- Entries supplied
***
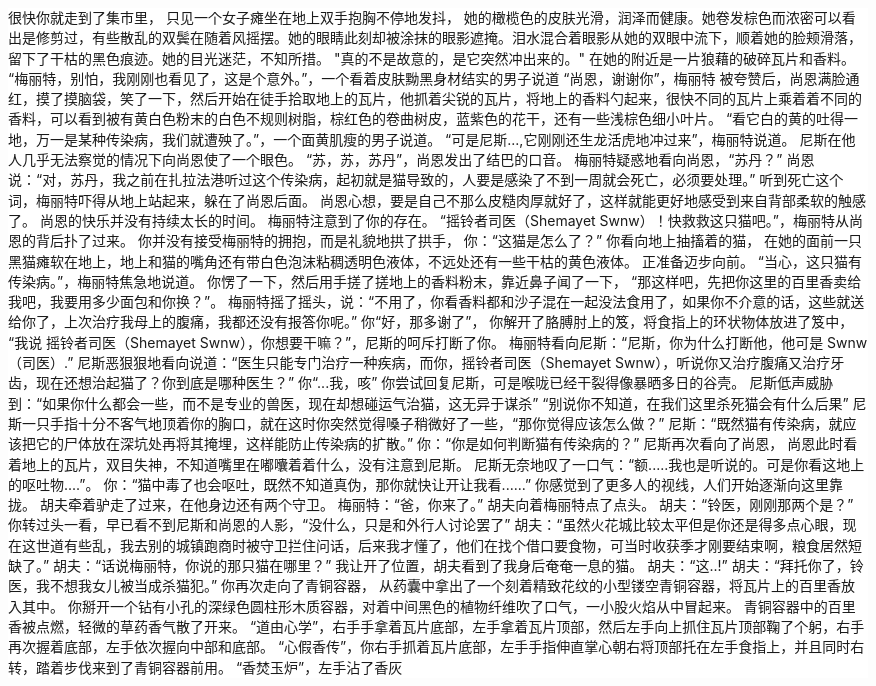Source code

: 很快你就走到了集市里，
只见一个女子瘫坐在地上双手抱胸不停地发抖，
她的橄榄色的皮肤光滑，润泽而健康。她卷发棕色而浓密可以看出是修剪过，有些散乱的双鬓在随着风摇摆。她的眼睛此刻却被涂抹的眼影遮掩。泪水混合着眼影从她的双眼中流下，顺着她的脸颊滑落，留下了干枯的黑色痕迹。她的目光迷茫，不知所措。
"真的不是故意的，是它突然冲出来的。"
在她的附近是一片狼藉的破碎瓦片和香料。
“梅丽特，别怕，我刚刚也看见了，这是个意外。”，一个看着皮肤黝黑身材结实的男子说道
“尚恩，谢谢你”，梅丽特
被夸赞后，尚恩满脸通红，摸了摸脑袋，笑了一下，然后开始在徒手拾取地上的瓦片，他抓着尖锐的瓦片，将地上的香料勺起来，很快不同的瓦片上乘着着不同的香料，可以看到被有黄白色粉末的白色不规则树脂，棕红色的卷曲树皮，蓝紫色的花干，还有一些浅棕色细小叶片。
“看它白的黄的吐得一地，万一是某种传染病，我们就遭殃了。”，一个面黄肌瘦的男子说道。
“可是尼斯...,它刚刚还生龙活虎地冲过来”，梅丽特说道。
尼斯在他人几乎无法察觉的情况下向尚恩使了一个眼色。
“苏，苏，苏丹”，尚恩发出了结巴的口音。
梅丽特疑惑地看向尚恩，“苏丹？”
尚恩说：“对，苏丹，我之前在扎拉法港听过这个传染病，起初就是猫导致的，人要是感染了不到一周就会死亡，必须要处理。”
听到死亡这个词，梅丽特吓得从地上站起来，躲在了尚恩后面。
尚恩心想，要是自己不那么皮糙肉厚就好了，这样就能更好地感受到来自背部柔软的触感了。
尚恩的快乐并没有持续太长的时间。
梅丽特注意到了你的存在。
“摇铃者司医（Shemayet Swnw）！快救救这只猫吧。”，梅丽特从尚恩的背后扑了过来。
你并没有接受梅丽特的拥抱，而是礼貌地拱了拱手，
你：“这猫是怎么了？”
你看向地上抽搐着的猫，
在她的面前一只黑猫瘫软在地上，地上和猫的嘴角还有带白色泡沫粘稠透明色液体，不远处还有一些干枯的黄色液体。
正准备迈步向前。
“当心，这只猫有传染病。”，梅丽特焦急地说道。
你愣了一下，然后用手搓了搓地上的香料粉末，靠近鼻子闻了一下，
“那这样吧，先把你这里的百里香卖给我吧，我要用多少面包和你换？”。
梅丽特摇了摇头，说：“不用了，你看香料都和沙子混在一起没法食用了，如果你不介意的话，这些就送给你了，上次治疗我母上的腹痛，我都还没有报答你呢。”
你“好，那多谢了”，
你解开了胳膊肘上的笈，将食指上的环状物体放进了笈中，
“我说 摇铃者司医（Shemayet Swnw），你想要干嘛？”，尼斯的呵斥打断了你。
梅丽特看向尼斯：“尼斯，你为什么打断他，他可是 Swnw（司医）.”
尼斯恶狠狠地看向说道：“医生只能专门治疗一种疾病，而你，摇铃者司医（Shemayet Swnw），听说你又治疗腹痛又治疗牙齿，现在还想治起猫了？你到底是哪种医生？”
你“...我，咳”
你尝试回复尼斯，可是喉咙已经干裂得像暴晒多日的谷壳。
尼斯低声威胁到：“如果你什么都会一些，而不是专业的兽医，现在却想碰运气治猫，这无异于谋杀”
“别说你不知道，在我们这里杀死猫会有什么后果”
尼斯一只手指十分不客气地顶着你的胸口，就在这时你突然觉得嗓子稍微好了一些，“那你觉得应该怎么做？”
尼斯：“既然猫有传染病，就应该把它的尸体放在深坑处再将其掩埋，这样能防止传染病的扩散。”
你：“你是如何判断猫有传染病的？”
尼斯再次看向了尚恩，
尚恩此时看着地上的瓦片，双目失神，不知道嘴里在嘟囔着着什么，没有注意到尼斯。
尼斯无奈地叹了一口气：“额.....我也是听说的。可是你看这地上的呕吐物....”。
你：“猫中毒了也会呕吐，既然不知道真伪，那你就快让开让我看......”
你感觉到了更多人的视线，人们开始逐渐向这里靠拢。
胡夫牵着驴走了过来，在他身边还有两个守卫。
梅丽特：“爸，你来了。”
胡夫向着梅丽特点了点头。
胡夫：“铃医，刚刚那两个是？”
你转过头一看，早已看不到尼斯和尚恩的人影，“没什么，只是和外行人讨论罢了”
胡夫：“虽然火花城比较太平但是你还是得多点心眼，现在这世道有些乱，我去别的城镇跑商时被守卫拦住问话，后来我才懂了，他们在找个借口要食物，可当时收获季才刚要结束啊，粮食居然短缺了。”
胡夫：“话说梅丽特，你说的那只猫在哪里？”
我让开了位置，胡夫看到了我身后奄奄一息的猫。
胡夫：“这..!”
胡夫：“拜托你了，铃医，我不想我女儿被当成杀猫犯。”
你再次走向了青铜容器，
从药囊中拿出了一个刻着精致花纹的小型镂空青铜容器，将瓦片上的百里香放入其中。
你掰开一个钻有小孔的深绿色圆柱形木质容器，对着中间黑色的植物纤维吹了口气，一小股火焰从中冒起来。
青铜容器中的百里香被点燃，轻微的草药香气散了开来。
“道由心学”，右手手拿着瓦片底部，左手拿着瓦片顶部，然后左手向上抓住瓦片顶部鞠了个躬，右手再次握着底部，左手依次握向中部和底部。
“心假香传”，你右手抓着瓦片底部，左手手指伸直掌心朝右将顶部托在左手食指上，并且同时右转，踏着步伐来到了青铜容器前用。
“香焚玉炉”，左手沾了香灰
***
- Task details
Drop the images; return the entries above exactly as they appear.

- Answer area
Source code

: 很快你就走到了集市里，
只见一个女子瘫坐在地上双手抱胸不停地发抖，
她的橄榄色的皮肤光滑，润泽而健康。她卷发棕色而浓密可以看出是修剪过，有些散乱的双鬓在随着风摇摆。她的眼睛此刻却被涂抹的眼影遮掩。泪水混合着眼影从她的双眼中流下，顺着她的脸颊滑落，留下了干枯的黑色痕迹。她的目光迷茫，不知所措。
"真的不是故意的，是它突然冲出来的。"
在她的附近是一片狼藉的破碎瓦片和香料。
“梅丽特，别怕，我刚刚也看见了，这是个意外。”，一个看着皮肤黝黑身材结实的男子说道
“尚恩，谢谢你”，梅丽特
被夸赞后，尚恩满脸通红，摸了摸脑袋，笑了一下，然后开始在徒手拾取地上的瓦片，他抓着尖锐的瓦片，将地上的香料勺起来，很快不同的瓦片上乘着着不同的香料，可以看到被有黄白色粉末的白色不规则树脂，棕红色的卷曲树皮，蓝紫色的花干，还有一些浅棕色细小叶片。
“看它白的黄的吐得一地，万一是某种传染病，我们就遭殃了。”，一个面黄肌瘦的男子说道。
“可是尼斯...,它刚刚还生龙活虎地冲过来”，梅丽特说道。
尼斯在他人几乎无法察觉的情况下向尚恩使了一个眼色。
“苏，苏，苏丹”，尚恩发出了结巴的口音。
梅丽特疑惑地看向尚恩，“苏丹？”
尚恩说：“对，苏丹，我之前在扎拉法港听过这个传染病，起初就是猫导致的，人要是感染了不到一周就会死亡，必须要处理。”
听到死亡这个词，梅丽特吓得从地上站起来，躲在了尚恩后面。
尚恩心想，要是自己不那么皮糙肉厚就好了，这样就能更好地感受到来自背部柔软的触感了。
尚恩的快乐并没有持续太长的时间。
梅丽特注意到了你的存在。
“摇铃者司医（Shemayet Swnw）！快救救这只猫吧。”，梅丽特从尚恩的背后扑了过来。
你并没有接受梅丽特的拥抱，而是礼貌地拱了拱手，
你：“这猫是怎么了？”
你看向地上抽搐着的猫，
在她的面前一只黑猫瘫软在地上，地上和猫的嘴角还有带白色泡沫粘稠透明色液体，不远处还有一些干枯的黄色液体。
正准备迈步向前。
“当心，这只猫有传染病。”，梅丽特焦急地说道。
你愣了一下，然后用手搓了搓地上的香料粉末，靠近鼻子闻了一下，
“那这样吧，先把你这里的百里香卖给我吧，我要用多少面包和你换？”。
梅丽特摇了摇头，说：“不用了，你看香料都和沙子混在一起没法食用了，如果你不介意的话，这些就送给你了，上次治疗我母上的腹痛，我都还没有报答你呢。”
你“好，那多谢了”，
你解开了胳膊肘上的笈，将食指上的环状物体放进了笈中，
“我说 摇铃者司医（Shemayet Swnw），你想要干嘛？”，尼斯的呵斥打断了你。
梅丽特看向尼斯：“尼斯，你为什么打断他，他可是 Swnw（司医）.”
尼斯恶狠狠地看向说道：“医生只能专门治疗一种疾病，而你，摇铃者司医（Shemayet Swnw），听说你又治疗腹痛又治疗牙齿，现在还想治起猫了？你到底是哪种医生？”
你“...我，咳”
你尝试回复尼斯，可是喉咙已经干裂得像暴晒多日的谷壳。
尼斯低声威胁到：“如果你什么都会一些，而不是专业的兽医，现在却想碰运气治猫，这无异于谋杀”
“别说你不知道，在我们这里杀死猫会有什么后果”
尼斯一只手指十分不客气地顶着你的胸口，就在这时你突然觉得嗓子稍微好了一些，“那你觉得应该怎么做？”
尼斯：“既然猫有传染病，就应该把它的尸体放在深坑处再将其掩埋，这样能防止传染病的扩散。”
你：“你是如何判断猫有传染病的？”
尼斯再次看向了尚恩，
尚恩此时看着地上的瓦片，双目失神，不知道嘴里在嘟囔着着什么，没有注意到尼斯。
尼斯无奈地叹了一口气：“额.....我也是听说的。可是你看这地上的呕吐物....”。
你：“猫中毒了也会呕吐，既然不知道真伪，那你就快让开让我看......”
你感觉到了更多人的视线，人们开始逐渐向这里靠拢。
胡夫牵着驴走了过来，在他身边还有两个守卫。
梅丽特：“爸，你来了。”
胡夫向着梅丽特点了点头。
胡夫：“铃医，刚刚那两个是？”
你转过头一看，早已看不到尼斯和尚恩的人影，“没什么，只是和外行人讨论罢了”
胡夫：“虽然火花城比较太平但是你还是得多点心眼，现在这世道有些乱，我去别的城镇跑商时被守卫拦住问话，后来我才懂了，他们在找个借口要食物，可当时收获季才刚要结束啊，粮食居然短缺了。”
胡夫：“话说梅丽特，你说的那只猫在哪里？”
我让开了位置，胡夫看到了我身后奄奄一息的猫。
胡夫：“这..!”
胡夫：“拜托你了，铃医，我不想我女儿被当成杀猫犯。”
你再次走向了青铜容器，
从药囊中拿出了一个刻着精致花纹的小型镂空青铜容器，将瓦片上的百里香放入其中。
你掰开一个钻有小孔的深绿色圆柱形木质容器，对着中间黑色的植物纤维吹了口气，一小股火焰从中冒起来。
青铜容器中的百里香被点燃，轻微的草药香气散了开来。
“道由心学”，右手手拿着瓦片底部，左手拿着瓦片顶部，然后左手向上抓住瓦片顶部鞠了个躬，右手再次握着底部，左手依次握向中部和底部。
“心假香传”，你右手抓着瓦片底部，左手手指伸直掌心朝右将顶部托在左手食指上，并且同时右转，踏着步伐来到了青铜容器前用。
“香焚玉炉”，左手沾了香灰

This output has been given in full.